_PROMPT_
In the records below, the line containing "Statistik og data" marks the start. Copy that line and everything after it exactly, through the last line.

_RECORDS SHOWN_
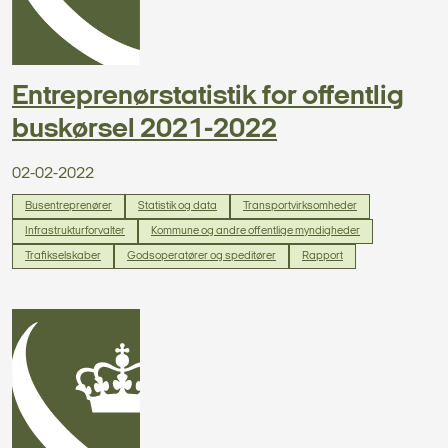
Entreprenørstatistik for offentlig
buskørsel 2021-2022
02-02-2022
Busentreprenører
Statistik og data
Transportvirksomheder
Infrastrukturforvalter
Kommune og andre offentlige myndigheder
Trafikselskaber
Godsoperatører og speditører
Rapport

_WRITTEN RESPONSE_
Statistik og data
Transportvirksomheder
Infrastrukturforvalter
Kommune og andre offentlige myndigheder
Trafikselskaber
Godsoperatører og speditører
Rapport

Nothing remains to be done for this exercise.